Sri Lanka’s Tamil Tiger rebels reacted angrily today to the election of hardline President Mahinda Rajapakse, saying it showed that the island’s Sinhalese majority had no understanding of Tamil aspirations for a homeland.

Tamil Tiger anger over election result

Sri Lanka’s Tamil Tiger rebels reacted angrily today to the election of hardline President Mahinda Rajapakse, saying it showed that the island’s Sinhalese majority had no understanding of Tamil aspirations for a homeland.

Rajapakse, after assuming office on Saturday, said he would never allow the country’s division, but pledged he would not return the country to war.

The rebels have demanded wide autonomy in the country’s northeast, where most of the 3.2 million ethnic Tamils live, saying they can only prosper away from the domination of the Sinhalese majority.

“The pillars of the Tamil demand, namely, Tamil homeland, Tamil nation, and Tamil self-determination will never be accepted by them,” the rebels said today on their official web site, referring to Rajapakse and his supporters.

“There is no space to talk of a federal solution,” the rebels said.

Rajapakse was able to narrowly defeat opposition leader Ranil Wickremesinghe, who favoured granting the rebels more autonomy, after an election boycott by the rebels prevented thousands of ethnic Tamils from casting ballots.

Rajapakse sought the support of hard-line Sinhalese Buddhist and Marxist groups by promising to review the Norwegian-brokered 2002 cease-fire that has grown increasingly fragile in recent months.

The rebels have fought since 1983 for a Tamil homeland in the northeast, where they already run a de facto state. The war has claimed 65,000 lives.
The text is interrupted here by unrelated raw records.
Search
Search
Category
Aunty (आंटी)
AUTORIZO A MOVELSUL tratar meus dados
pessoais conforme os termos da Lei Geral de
Most of Sri Lanka’s 14 million Sinhalese are Buddhists who live in the southern and central parts of the tropical island.

“Sinhala people, Sinhala institutions and Sinhala political processes immersed in the Sinhala Buddhist hegemonic theories are not going to understand the just aspirations of the Tamil people,” the rebel statement said.
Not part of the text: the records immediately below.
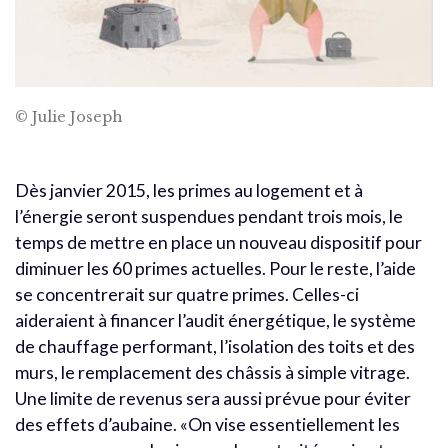
© Julie Joseph
Dès janvier 2015, les primes au logement et à
l’énergie seront suspendues pendant trois mois, le
temps de mettre en place un nouveau dispositif pour
diminuer les 60 primes actuelles. Pour le reste, l’aide
se concentrerait sur quatre primes. Celles-ci
aideraient à financer l’audit énergétique, le système
de chauffage performant, l’isolation des toits et des
murs, le remplacement des châssis à simple vitrage.
Une limite de revenus sera aussi prévue pour éviter
des effets d’aubaine. «On vise essentiellement les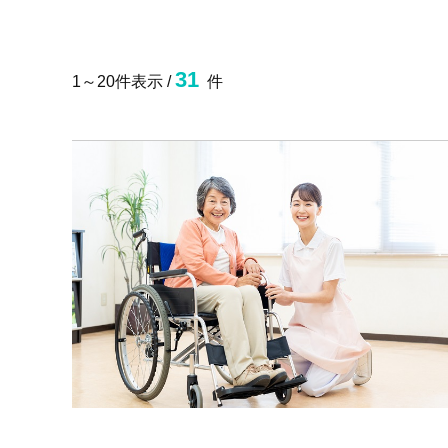
31
1～20件表示 /
件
In a speech after taking the oath of office on Saturday, Rajapakse said he was for an honourable peace.

“War is not my method,” he said. “I will initiate a new round of talks with all those who have a stake in the solution of the national question.”

But Rajapakse said dividing the country was not the answer.

“During the presidential election, the overwhelming majority of people said that the country should not be divided,” Rajapakse said. “It is this aspiration that would be the basis of my policy for achieving peace.”

He also has pledged not to allow direct foreign tsunami aid to the insurgents, who have repeatedly demanded access to some of the two billion US dollars promised to Sri Lanka so they can run their own relief effort.

The December 26 tsunami killed at least 31,000 people in Sri Lanka and swept away the homes or livelihoods of 1 million others.